Helped document a stop on Underground Railroad
Stories told by Earl F. Young to Lake Zurich historians helped to document a long-held legend: that the village and its 19th-century Maple Leaf Hotel had been a stop on the Underground Railroad.
Mr. Young was a lifelong resident of Lake Zurich, whose parents both had come from historic families. His grandfather, Philip Young, had run a livery stable in Lake Zurich, next to the Maple Leaf Hotel, while his mother's family, the Froehlichs, were among the village's original settlers.
As it was, Mr. Young grew up in the Maple Leaf Hotel that dated back to 1842, which his grandmother had run and his parents later managed.
"While working on the hotel, Earl said he had found a series of small rooms and a tunnel that supported the Underground Railroad theory," says Nancy Loomis Schroeder, of the Ela Historical Society in Lake Zurich, "and that it connected up with Old Rand Road."
Schroeder and other historical society members documented many of Mr. Young's memories, and his classmate and lifelong friend, Spencer Loomis now is compiling them into a local history book about the area.
Mr. Young died Nov. 28 in DeKalb when he was struck by a freight train while walking. He was 83.
Mr. Young graduated from the former Ela Vernon High School, now Lake Zurich High School, in 1942, before attending Northern Illinois University, where he earned an education degree.
It was in a zoology class that he met his future wife, Nancy Jean Kennedy, whom he married in 1948.
According to his wife, Mr. Young nearly majored in music. He played trumpet in the marching and concert bands at NIU, and later in some local swing bands, but he turned to education to provide a career.
Mr. Young began teaching science at Grayslake High School before moving to Glenbrook North High School in Glenview, where he led the science department, and taught earth science and physics for 30 years.
Colleagues describe him as a popular, "old school" type teacher who never missed a day of work, and engaged his students with lots of lab work.
One of his trademarks each year was to eat chalk, says biology teacher Mike Piskel.
"Chalk is really calcium carbonate, and it's good for you," Piskel said, "but I think he liked to do it for the shock value.

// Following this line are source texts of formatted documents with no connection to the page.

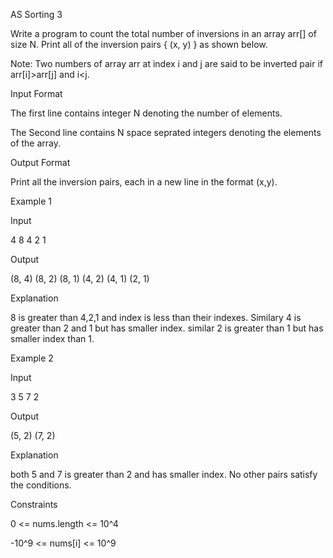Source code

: AS Sorting 3

Write a program to count the total number of inversions in an array arr[] of size N. Print all of the inversion pairs { (x, y) } as shown below.

Note: Two numbers of array arr at index i and j are said to be inverted pair if arr[i]>arr[j] and i<j.

Input Format

The first line contains integer N denoting the number of elements.

The Second line contains N space seprated integers denoting the elements of the array.

Output Format

Print all the inversion pairs, each in a new line in the format (x,y).

Example 1

Input

4
8 4 2 1

Output

(8, 4)
(8, 2)
(8, 1)
(4, 2)
(4, 1)
(2, 1)

Explanation

8 is greater than 4,2,1 and index is less than their indexes. Similary 4 is greater than 2 and 1 but has smaller index. similar 2 is greater than 1 but has smaller index than 1.

Example 2

Input

3
5 7 2

Output

(5, 2)
(7, 2)

Explanation

both 5 and 7 is greater than 2 and has smaller index. No other pairs satisfy the conditions.

Constraints

0 <= nums.length <= 10^4

-10^9 <= nums[i] <= 10^9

That's the kind of teacher he was.
"He held students up to high expectations," Piskel added, "but he was very approachable."
Each year since his retirement, the school has awarded the Earl Young Scholarship to a student who intends to pursue a career in science or science education, and family members intend to forward memorials to further endow the scholarship.
Besides his wife, Mr. Young is survived by his five children, including his son, David (Barbara) of Conover, Wis., and daughters, Sarah (Robert) Hudson and Susan (John) McCormick, both of Barrington; Nan Young of Lake Zurich and Carol (John) Hoem of Island Lake; as well as four grandchildren and two great-grandchildren.
A memorial service for Mr. Young will take place at 1:30 p.m. Saturday at Barrington United Methodist Church chapel, 98 Algonquin Road in Barrington.